New S.D. ‘In God We Trust’ law exclusionary, FFRF says

In God We Trust

The Freedom From Religion Foundation is damning an exclusionary new South Dakota law that mandates displaying an “In God We Trust” logo in all public schools.

“A new state law that took effect this month requires all public schools in the state’s 149 districts to paint, stencil or otherwise prominently display the national motto,” the Associated Press reports. “The South Dakota lawmakers who proposed the law said the requirement was meant to inspire patriotism in the state’s public schools.” 

The law — insultingly confusing patriotism with piety — is part of the nationwide legislative push by Project Blitz, which is a stealth campaign to inject religious bills into state legislatures across the country. The campaign, FFRF avers, is an unvarnished attack on American secularism and civil liberties, imposing the theocratic vision of a powerful few on We The People.

These laws are about advancing the Big Lie that the United States was “founded on God” or Christianity, thus dismantling the wall between religion and government. The motto “In God We Trust” is inaccurate, exclusionary, and aimed at brainwashing American schoolchildren into believing that our nation is a theocracy, FFRF asserts.

FFRF fought the law.

“The Freedom From Religion Foundation, based in Madison, Wis., which has legally challenged the motto’s inclusion on U.S. currency, alerted its South Dakota members to contact their legislators to express opposition to the law,” AP reports.

FFRF Co-President Annie Laurie Gaylor told AP: “Our position is that it’s a terrible violation of freedom of conscience to inflict a godly message on a captive audience of schoolchildren.”

“In God We Trust” was belatedly adopted as a motto when President Eisenhower signed legislation at the behest of the Knights of Columbus and other religious entities, which undertook a national lobbying campaign during the height of 1950s zealotry. The original inclusionary U.S. motto, chosen by a distinguished committee of Jefferson, Franklin and Adams, is the Latin E Pluribus Unum (From Many, [Come] One). As FFRF principal founder Anne Gaylor always pointed out, the religious motto isn’t even correct: “To be accurate it would have to read ‘In God Some of Us Trust,’ and wouldn’t that be silly?”
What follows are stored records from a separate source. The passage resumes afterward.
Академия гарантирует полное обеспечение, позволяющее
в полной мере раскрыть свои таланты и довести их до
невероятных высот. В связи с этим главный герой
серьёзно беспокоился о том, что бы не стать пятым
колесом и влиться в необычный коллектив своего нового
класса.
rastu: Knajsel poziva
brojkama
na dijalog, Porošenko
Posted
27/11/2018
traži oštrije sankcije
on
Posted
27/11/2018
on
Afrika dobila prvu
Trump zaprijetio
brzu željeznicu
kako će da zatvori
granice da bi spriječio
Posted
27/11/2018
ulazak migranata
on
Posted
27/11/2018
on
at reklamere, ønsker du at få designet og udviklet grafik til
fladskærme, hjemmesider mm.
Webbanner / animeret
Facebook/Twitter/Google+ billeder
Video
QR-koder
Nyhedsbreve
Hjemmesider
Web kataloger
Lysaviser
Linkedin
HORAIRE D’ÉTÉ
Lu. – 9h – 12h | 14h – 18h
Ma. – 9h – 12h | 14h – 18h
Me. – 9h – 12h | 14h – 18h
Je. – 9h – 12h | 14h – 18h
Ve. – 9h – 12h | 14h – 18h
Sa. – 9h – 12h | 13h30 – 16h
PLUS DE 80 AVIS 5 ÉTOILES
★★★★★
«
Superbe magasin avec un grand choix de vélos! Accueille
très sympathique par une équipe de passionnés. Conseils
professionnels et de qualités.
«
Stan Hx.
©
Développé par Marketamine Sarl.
Anne Gaylor’s remark is more apt now than ever. The nonreligious segment of the U.S. population is currently the largest “denomination,” surpassing Roman Catholics at almost 24 percent of the populace. One-third of Millennials are “Nones,” and one-fifth of Gen Z explicitly identifies as atheist or agnostic. A large portion of the schoolchildren in South Dakota belong to Gen Z — and with the required display of an explicitly religious motto, religion is being imposed on the freethinkers among them.

The Freedom From Religion Foundation is a national nonprofit organization with 31,000 members across the country, including in South Dakota. Its purposes are to protect the constitutional separation between state and church, and to educate the public about matters relating to nontheism.